A l’unisson de ses harangues publiques, en cet ouvrage sauvage et impétueux, l’auteur “se fait, tour à tour, compagnon de Merlin, barde gaulois, ermite de la grotte Béraire, jeune mousse partant à l’aventure, marin revenant de l’enfer, historien approximatif ou tourneur de phrases alambiquées“, comme il aime à l’écrire sur son blog éponyme. Alambiquées jusqu’à l’ivresse, pourrait-on ajouter, saluant itou les hommages rendus à Maurice Genevoix et Annick Sénotier, pour ne citer qu’eux. Et notant un étrange clin d’oeil à la Bamboche, l’un des derniers grands carnavals d’Orléans, parait-il, en 1639, Louis XIV s’empressant ” d’interdire de tels évènements susceptibles de servir d’exutoire à un peuple qu’il convenait d’asservir“. C’est fou comme l’histoire peut aimer à se répéter.

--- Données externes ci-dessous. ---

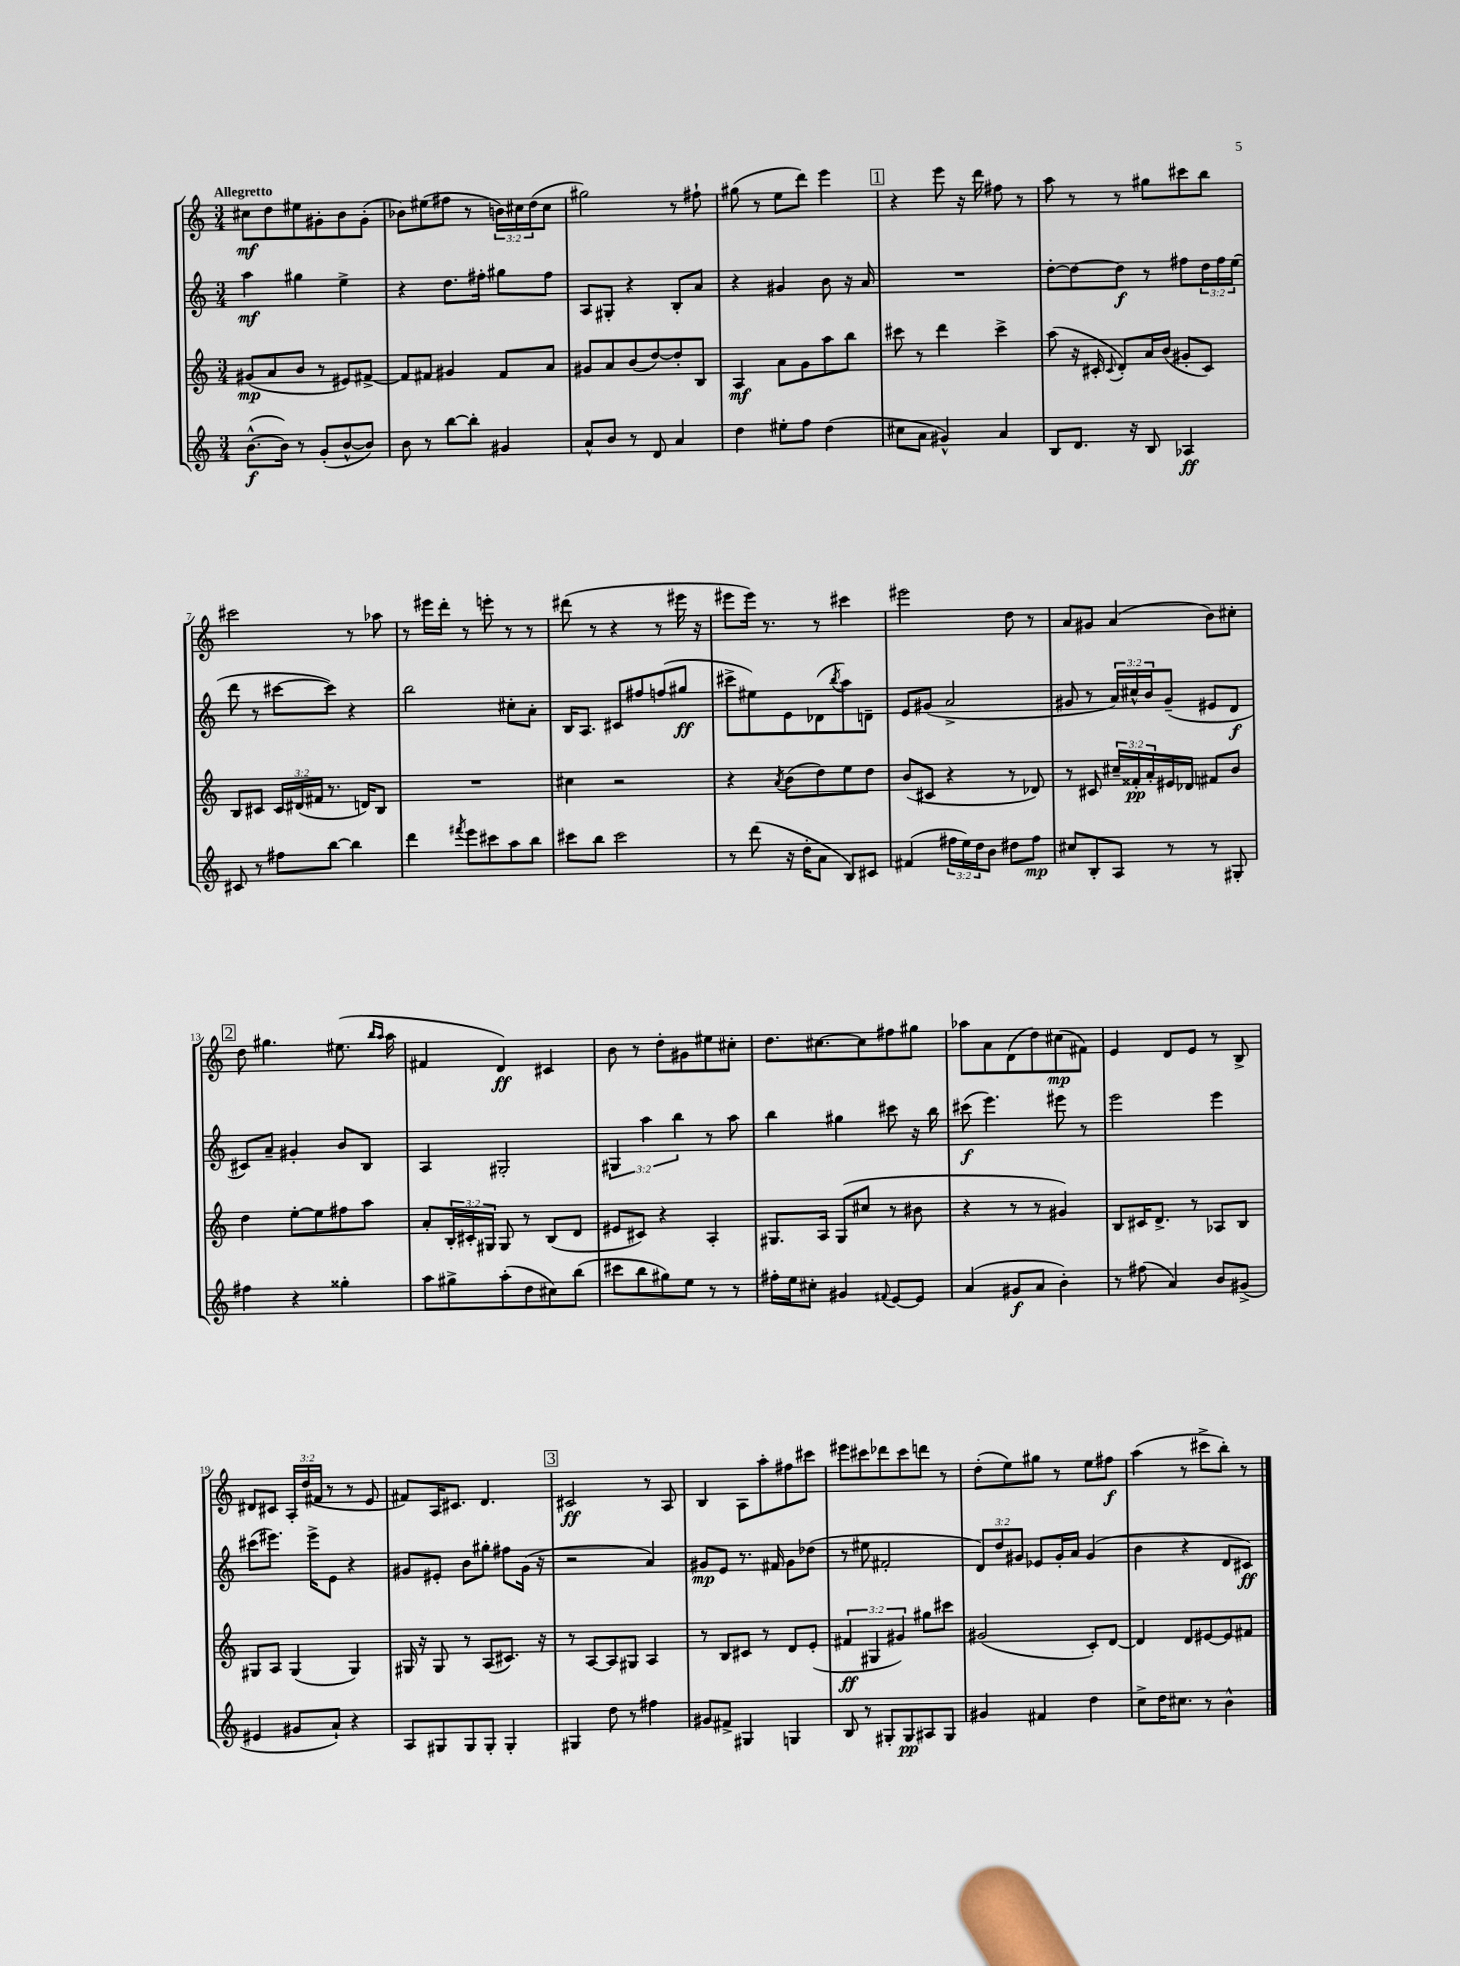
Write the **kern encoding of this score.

**kern	**kern	**kern	**kern
*staff4	*staff3	*staff2	*staff1
*clefG2	*clefG2	*clefG2	*clefG2
*k[]	*k[]	*k[]	*k[]
*M3/4	*M3/4	*M3/4	*M3/4
([8.b^^	(8g#	4aa	8cc#
.	8a	.	8dd
16b])	.	.	.
8r	8b	4gg#	8ee#
(8g'	8r	.	8g#'
[8b^^	8e#)	4ee^	8b
8b])	[8f#^	.	(8g#'
=	=	=	=
8b	8f#]	4r	8b-)
8r	8f#	.	(8ee#
[8bb	4g#	8.dd	8ff#
8bb']	.	.	8r
.	.	16ff#'	.
4g#	8f#	8gg#	24b)
.	.	.	24cc#
.	.	.	(24dd
.	8a	8ff#	8cc#
=	=	=	=
8a^^	8g#	8A	2gg#)
8b	8a	8G#'	.
8r	(8b	4r	.
8d	[8dd)	.	.
4a	8dd']	8B'	8r
.	8B	8a	8ff#`
=	=	=	=
4dd	4A	4r	(8gg#
.	.	.	8r
8ee#'	8a	4g#	8ee
8ff	8g	.	8ddd)
(4dd	8aa	8b	4eee
.	8bb	16r	.
.	.	16a	.
=	=	=	=
8cc#	8ccc#	2.r	4r
8a	8r	.	.
4g#^^)	4ddd	.	8eee
.	.	.	16r
.	.	.	16ddd
4a	4ccc#^	.	8ff#
.	.	.	8r
=	=	=	=
8B	(8aa	[8dd'	8aa
8.d	16r	8dd_	8r
.	16c#'	.	.
.	8qqc#	.	.
.	8d')	8dd]	8r
16r	.	.	.
8B	16a	8r	8gg#
.	(16b	.	.
4A-	8g#'	8ff#	8ccc#
.	8c#)	24dd	8bb
.	.	24ff#	.
.	.	(24ee	.
=	=	=	=
8c#	8B	8ddd	2ccc#
8r	8c#	8r	.
8ff#	24c#	[8ccc#	.
.	(24d#	.	.
.	24f#	.	.
[8bb	8.r	8ccc#])	.
4bb]	.	4r	8r
.	16d)	.	.
.	8B	.	8aa-
=	=	=	=
4ddd	2.r	2bb	8r
.	.	.	16eee#
.	.	.	16ddd'
8qfff#	.	.	.
8eee	.	.	8r
8ccc#	.	.	8eee'
8aa	.	8cc#'	8r
8bb	.	8a'	8r
=	=	=	=
8ccc#	4cc#	16B	(8ddd#
.	.	8.A	.
8bb	.	.	8r
2ccc#	2r	8c#	4r
.	.	8ff#	.
.	.	(8ff	8r
.	.	8gg#	16eee#
.	.	.	16r
=	=	=	=
8r	4r	8ccc#^	8eee#
(8ddd	.	8ee#)	16eee#)
.	.	.	8.r
.	8qa	.	.
16r	(8b	8e	.
16dd'	.	.	.
8a	8dd)	(8d-	8r
.	.	8qbb	.
8B)	8ee	8aa)	4ccc#
8c#	8dd	8d~	.
=	=	=	=
(4f#	(8b	8e	2eee#
.	8c#	(8g#	.
24ff#	4r	2a^	.
24ee)	.	.	.
24dd	.	.	.
8b	.	.	.
8dd#	8r	.	8dd
8ff#	8d-)	.	8r
=	=	=	=
8cc#	8r	8g#	8a
8B'	8c#	8r	8g#
8A	24cc#~	24a)	(4a
.	24f##'	24cc#^^	.
.	24a'	24b	.
8r	16e#	(8g#~	.
.	16d-	.	.
8r	8f#	8e#	8b)
8G#'	8b	8d	8cc#'
=	=	=	=
4ff#	4dd	8c#)	8dd
.	.	8a~	4.gg#
4r	[8ee'	4g#'	.
.	8ee]	.	.
4gg##'	8ff#	8b	(8.ee#
.	8aa	8B	.
.	.	.	16qqbb
.	.	.	16qqaa
.	.	.	16aa
=	=	=	=
8aa	8a'	4A	4f#
8gg#^	24B'	.	.
.	24c#'	.	.
.	24G#	.	.
(8aa'	8G#	2G#'	4d)
8dd	8r	.	.
8cc#)	(8B	.	4c#
(8bb	8d	.	.
=	=	=	=
8ccc#	8e#	6G#	8b
8bb	8c#)	.	8r
.	.	6aa	.
8gg#)	4r	.	8dd'
.	.	6bb	.
8ee	.	.	8g#
8r	4A'	8r	8ee#
8r	.	8aa	8cc#'
=	=	=	=
16ff#'	8.G#	4bb	8.dd
16ee	.	.	.
8cc#'	.	.	.
.	16A	.	[8.cc#
4g#	(8G#	4gg#	.
.	8cc#	.	8cc#]
8qqf#	.	.	.
[8e	8r	8ccc#	8ff#
8e]	8b#	16r	8gg#
.	.	16bb	.
=	=	=	=
(4a	4r	(8ccc#	8aa-
.	.	4.eee)	8a
8g#	8r	.	(8d
8a	8r	.	8dd)
4b')	4g#)	8eee#	(8cc#
.	.	8r	8f#)
=	=	=	=
8r	8B	2eee	4e
(8ff#	16c#	.	.
.	8.d^	.	.
4a)	.	.	8d
.	8r	.	8e
8b	8A-	4eee	8r
(8g#^	8B	.	8B^
=	=	=	=
4e#	8G#	(8ccc#	8d#
.	8A	8.eee#)	8c#
8g#	(4G#	.	24A'
.	.	.	(24dd
.	.	16eee#^	.
.	.	.	24f#
8a`)	.	8e	8r
4r	4G#)	4r	8r
.	.	.	8e
=	=	=	=
8A	16G#	8g#	8f#)
.	16r	.	.
8G#	8G#	8e#'	16A
.	.	.	8.c#
8G#	8r	8b	.
8G#'	(8A	8gg#'	4.d
4G#'	8.c#)	8ff#	.
.	.	(16g#	.
.	16r	16r	.
=	=	=	=
4G#	8r	2r	2c#
.	[8A	.	.
8dd	8A]	.	.
8r	8G#	.	.
4ff#	4A	4a)	8r
.	.	.	8A
=	=	=	=
8g#	8r	8g#	4B
8f#^	8B	8e	.
4G#	8c#	8.r	8A
.	8r	.	8aa'
.	.	16f#	.
4G	8d	8g#	8ff#
.	(8e'	(8dd-	8ccc#
=	=	=	=
8B	6f#	8r	8eee#
8r	.	8ee#	8ccc#
.	6G#	.	.
8G#'	.	2f#'	8ddd-
.	6g#)	.	.
8G#	.	.	8ccc#
8A#	8gg#	.	8ddd
8G#	8ccc#	.	8r
=	=	=	=
4g#	(2g#	12d)	(8dd'
.	.	12dd	.
.	.	.	8ee)
.	.	12g#	.
4f#	.	8e-	8gg#
.	.	16g#'	8r
.	.	16a	.
4dd	8c')	(4g#	8ee
.	[8d	.	8ff#
=	=	=	=
8cc^	4d]	4b	(4aa
16dd	.	.	.
8.cc#	.	.	.
.	8d	4r	8r
8r	[8e#	.	8ccc#^
4b^^	8e#]	8d	8bb')
.	8f#	8c#)	8r
==	==	==	==
*-	*-	*-	*-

Cette plume alerte et sauvageonne se retrouvera aussi dans un autre ouvrage, paru fin 2020, et co-signé avec Nadine Richardson, une brestoise installée en orléanais, aimant à baguenauder sur les rives ligériennes. Interviewée pour un précédent ouvrage par un autre bonimenteur orléanais, Jean-Louis Riguet, elle expliquait puiser son inspiration dans son imagination. “Je passe mon temps à m’inventer des histoires que je couche ensuite sur le papier“, tout en écoutant Adèle. En cet ouvrage commun, préfacé par Antoine Waechter, se déroulant en 2080, le choix de la trame romanesque n’est pas innocent, prompt à emmener le lecteur vers des horizons imaginaires pour mieux dessiner la réalité, et faire prendre conscience du devenir incertain de nos décisions immédiates. De la “politique-fiction” au message environnemental omniprésent, où la Loire est un personnage à part entière, avec ses couleurs et ses odeurs. “Bien sûr, elle eut de véritables amoureux, des passionnés sincères qui restaient dans l’ombre à la contempler. Hélas, de fieffés gredins voulurent la mettre à leur merci et à leur profit tout autant que des opportunistes exploitant la vague de sympathie. Des individus en mal d’inspiration cherchèrent en elle les idées qui leur manquaient cruellement. Avec les humains, c’est toujours ainsi, le bon grain côtoie l’ivraie et c’est souvent cette dernière qui parvient à sortir la tête de l’eau“, lit-on dans le prologue.
De quoi donner un bel aperçu de ce que vont découvrir les héros de l’aventure, sans ressemblance garantie avec des faits connus (c’est trop loin dans le temps, disent-ils). Au fil des pages et des chapitres, au rythme savamment contrôlé, on y appréciera par ailleurs quelques chansons de marins (elles sont éternelles), trouvant aussi matière à réflexion sur l’amour et la nature, et prenant ainsi conscience que même la vie est loin d’être un long fleuve tranquille, il faut tout faire pour qu’elle soit la meilleure possible, au plus près de nous.
Alors, franchement, sans les bonimenteurs et autres raconteurs d’histoire, bien terne serait l’existence, pas vrai ?
Jean-Luc Bouland
(1) : C”Nabum sera notamment présent les vendredi 25 juin, à 15 h, à l’inauguration du Festival Maurice Genevoix, aux Vernelles (Contes pour Raboliot et Rémy des Rauches); Samedi 26 juin, à 19 h, Jardin du Petit Chasseur à Orléans (Les Enchanteries : Chansons et Contes); Samedi 3 juillet, à partir de 14 h, La Loire met la roue libre à Jargeau (Contes et chansons en itinérance); Samedi 17 juillet, en soirée, veillée sur une Île à Saint Dyé sur Loire (Contes et chansons de Loire).